__PROBLEM REQUIREMENTS__
Return every line of the listing that contains the word "việc".

__PROVIDED RECORDS__
____________

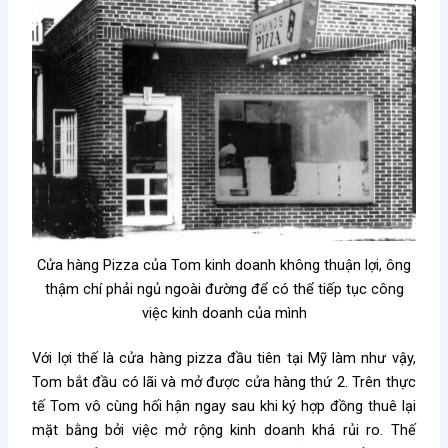
Cửa hàng Pizza của Tom kinh doanh không thuận lợi, ông
thậm chí phải ngủ ngoài đường để có thể tiếp tục công
việc kinh doanh của mình
Với lợi thế là cửa hàng pizza đầu tiên tại Mỹ làm như vậy,
Tom bắt đầu có lãi và mở được cửa hàng thứ 2. Trên thực
tế Tom vô cùng hối hận ngay sau khi ký hợp đồng thuê lại
mặt bằng bởi việc mở rộng kinh doanh khá rủi ro. Thế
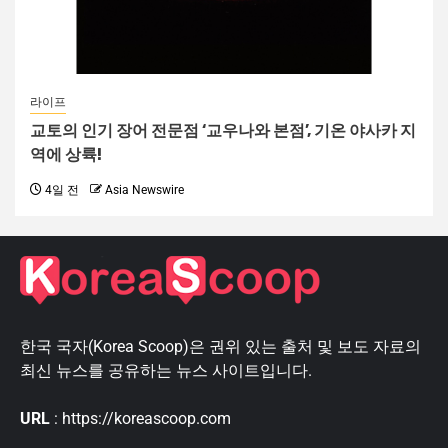
라이프
교토의 인기 장어 전문점 ‘교우나와 본점’, 기온 야사카 지
역에 상륙!
4일 전
Asia Newswire
한국 국자(Korea Scoop)은 권위 있는 출처 및 보도 자료의
최신 뉴스를 공유하는 뉴스 사이트입니다.
URL
: https://koreascoop.com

____________

__OUTPUT OF THE EXERCISE__
việc kinh doanh của mình
mặt bằng bởi việc mở rộng kinh doanh khá rủi ro. Thế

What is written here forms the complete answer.